YOUR INSTRUCTIONS:
The answer must be exactly the lines from the one containing "Single-field H&E-stained photomicrograph, about" through the end of the material, with both ends kept and no other lines.

DATASET CONTENT:
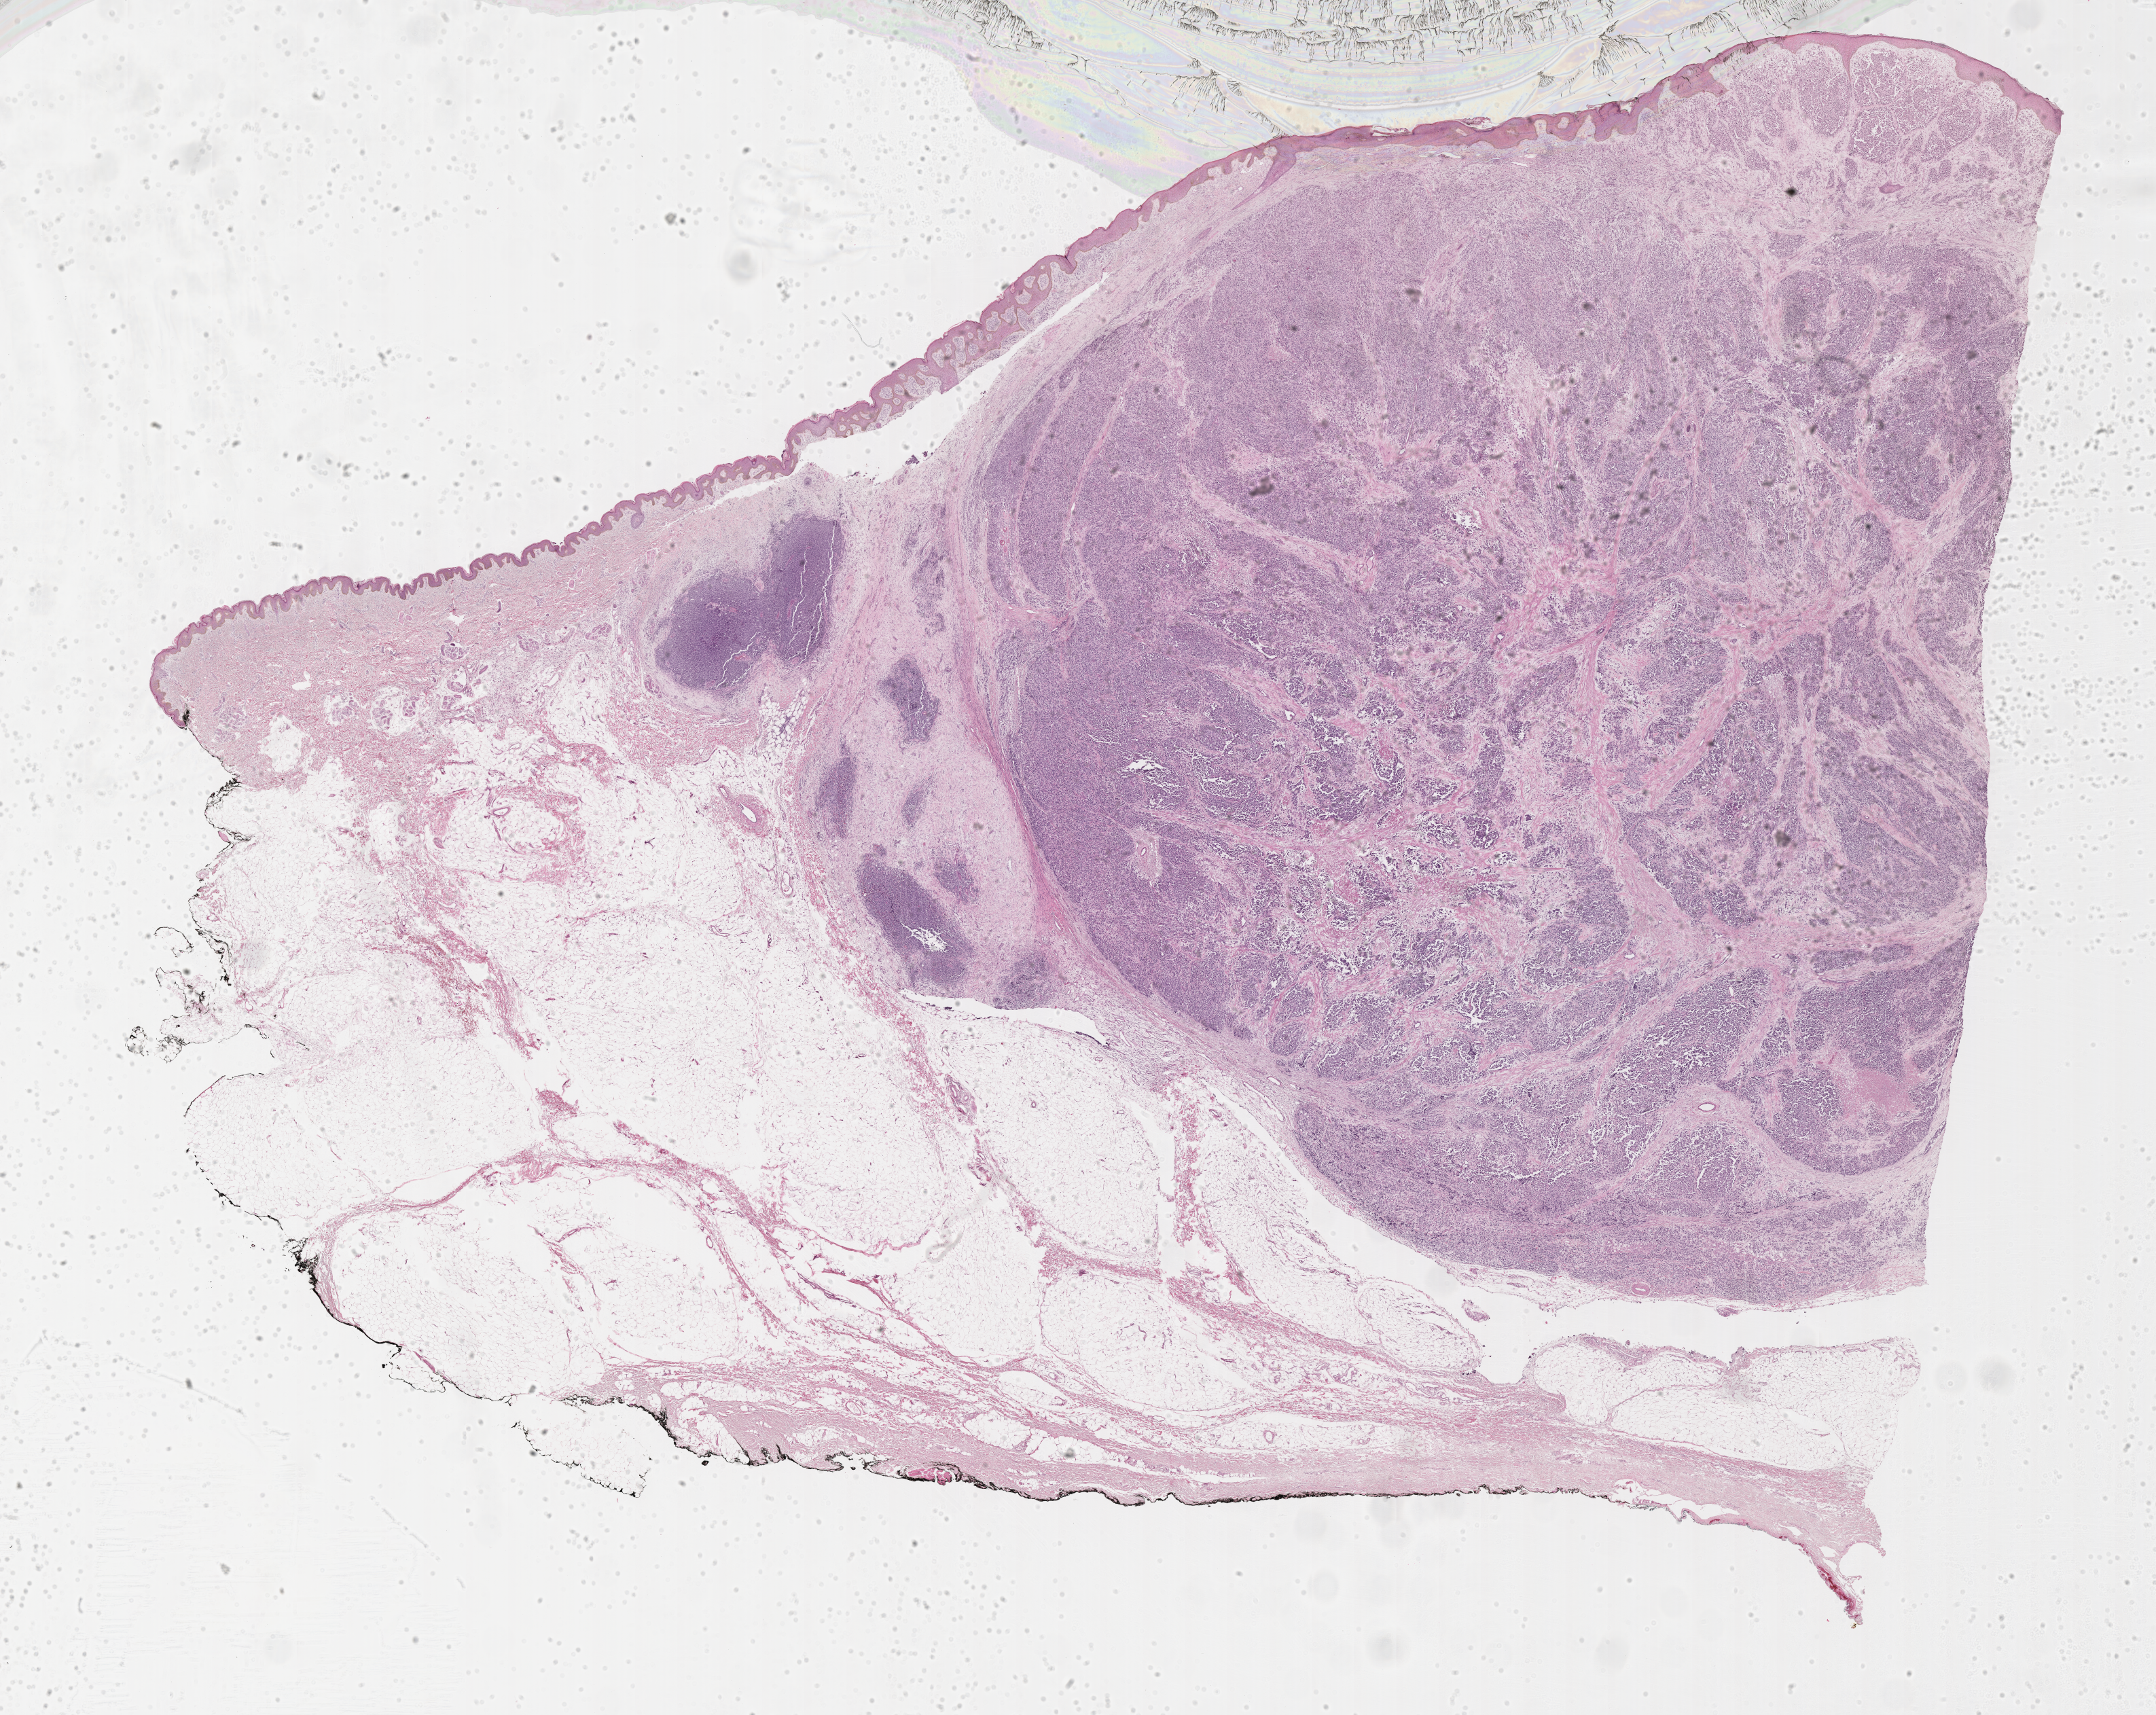
H&E whole-slide image of tumor tissue — shown as a low-resolution overview of the whole scanned area (about 25.7 x 20.4 mm). FFPE section. Site: chest-anterior. Male patient, age at diagnosis 1.6 years.
Primary site (case record): chest Wall. Stage (as recorded): 3. Metastatic status at presentation (as recorded): non-metastatic (confirmed). Diagnosis: rhabdomyosarcoma; histological classification: alveolar rhabdomyosarcoma.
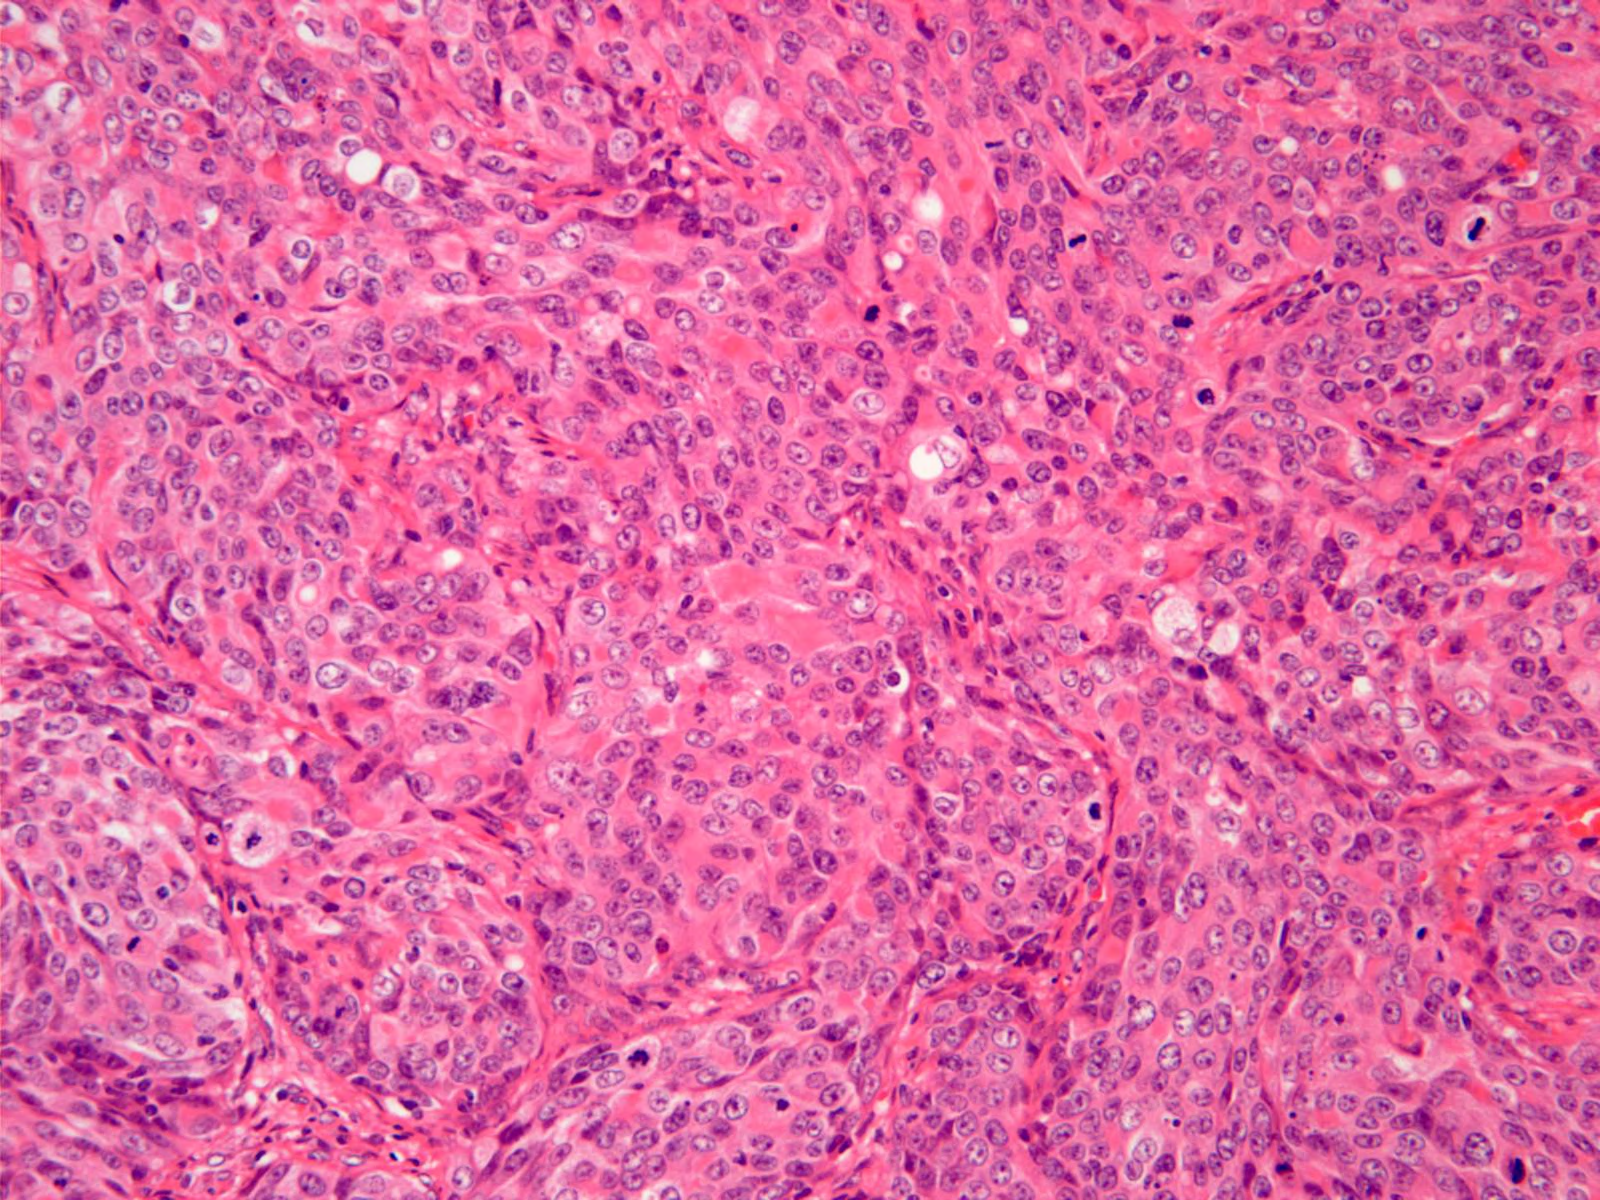
Single-field H&E-stained photomicrograph, about 0.8 x 0.6 mm across, formalin-fixed paraffin-embedded (FFPE) diagnostic section, primary tumour sample from the stomach. Patient: female, age at initial diagnosis 78 years. Histologic grade: G3 (poorly differentiated).
Diagnosis: Adenocarcinoma, NOS (gastric antrum). Lymph nodes positive (case pathology): 8 of 12 examined. AJCC pathologic stage: IV (6th edition).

SOLUTION FOR THIS PROBLEM:
Single-field H&E-stained photomicrograph, about 0.8 x 0.6 mm across, formalin-fixed paraffin-embedded (FFPE) diagnostic section, primary tumour sample from the stomach. Patient: female, age at initial diagnosis 78 years. Histologic grade: G3 (poorly differentiated).
Diagnosis: Adenocarcinoma, NOS (gastric antrum). Lymph nodes positive (case pathology): 8 of 12 examined. AJCC pathologic stage: IV (6th edition).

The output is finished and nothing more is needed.